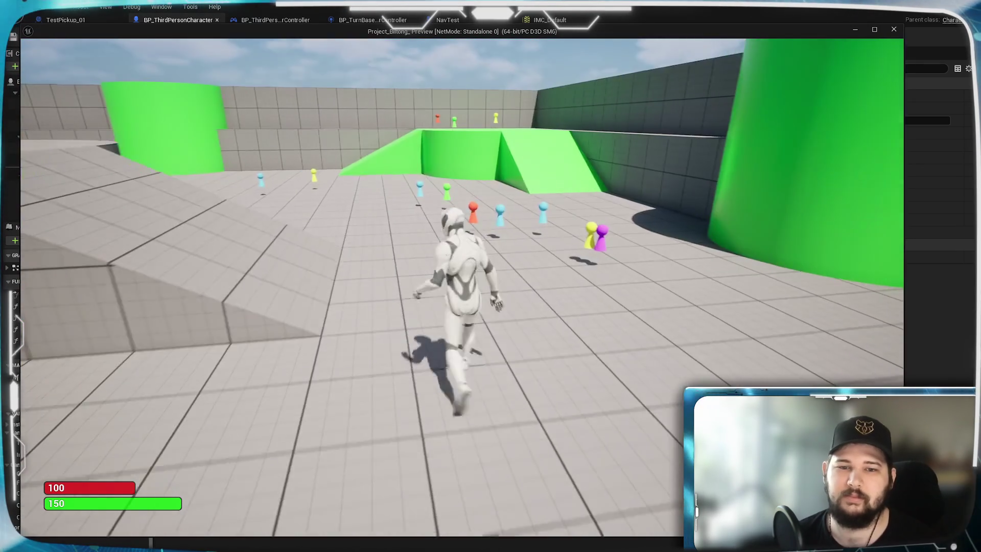
{"action": "key", "text": "w"}
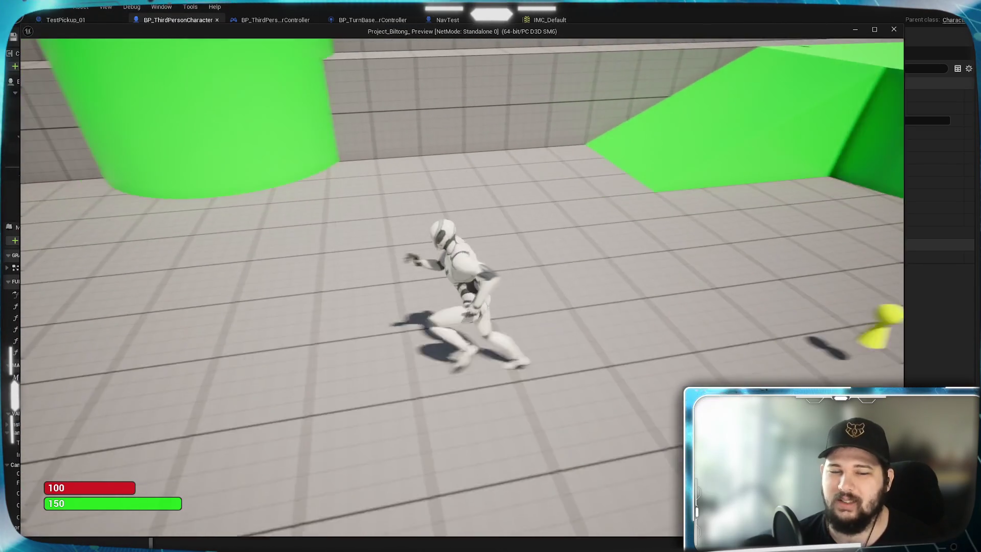
{"action": "key", "text": "v"}
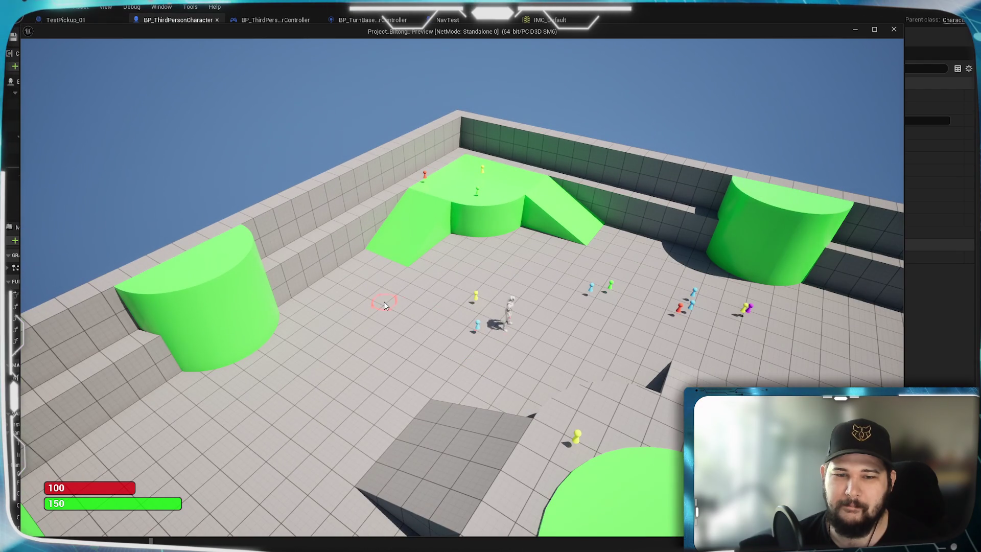
{"action": "left_click", "coordinate": [384, 301]}
{"action": "left_click", "coordinate": [354, 366]}
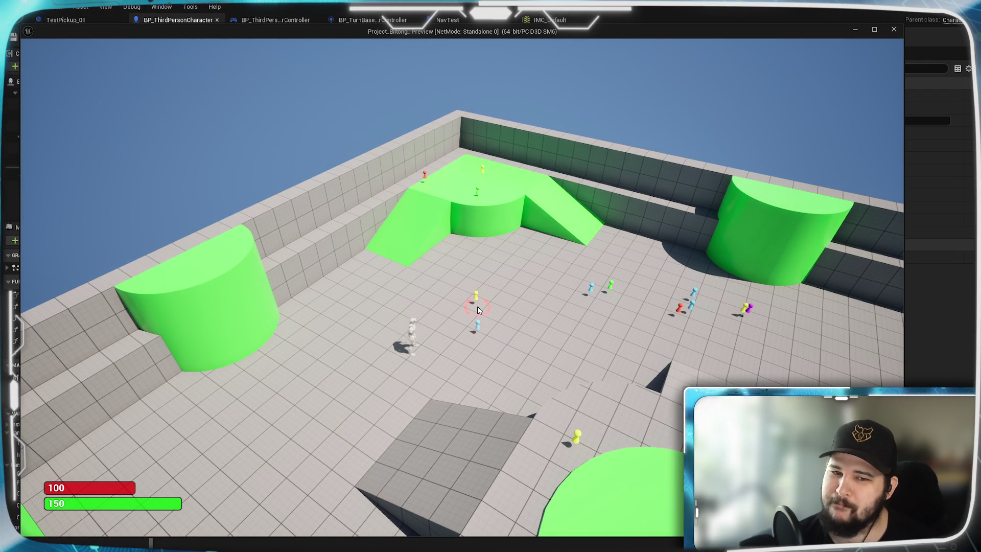
Step: Rotate the camera around the arena with Q and zoom with the mouse wheel
{"action": "scroll", "coordinate": [392, 354], "scroll_direction": "down", "scroll_amount": 3}
{"action": "key", "text": "q"}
------------------------------------------------------------
**The task:**
When you copy the entries above, keep every word exactly and omit the images.

**Written response:**
{"action": "key", "text": "w"}
{"action": "key", "text": "v"}
{"action": "left_click", "coordinate": [384, 301]}
{"action": "left_click", "coordinate": [354, 366]}
Step: Rotate the camera around the arena with Q and zoom with the mouse wheel
{"action": "scroll", "coordinate": [392, 354], "scroll_direction": "down", "scroll_amount": 3}
{"action": "key", "text": "q"}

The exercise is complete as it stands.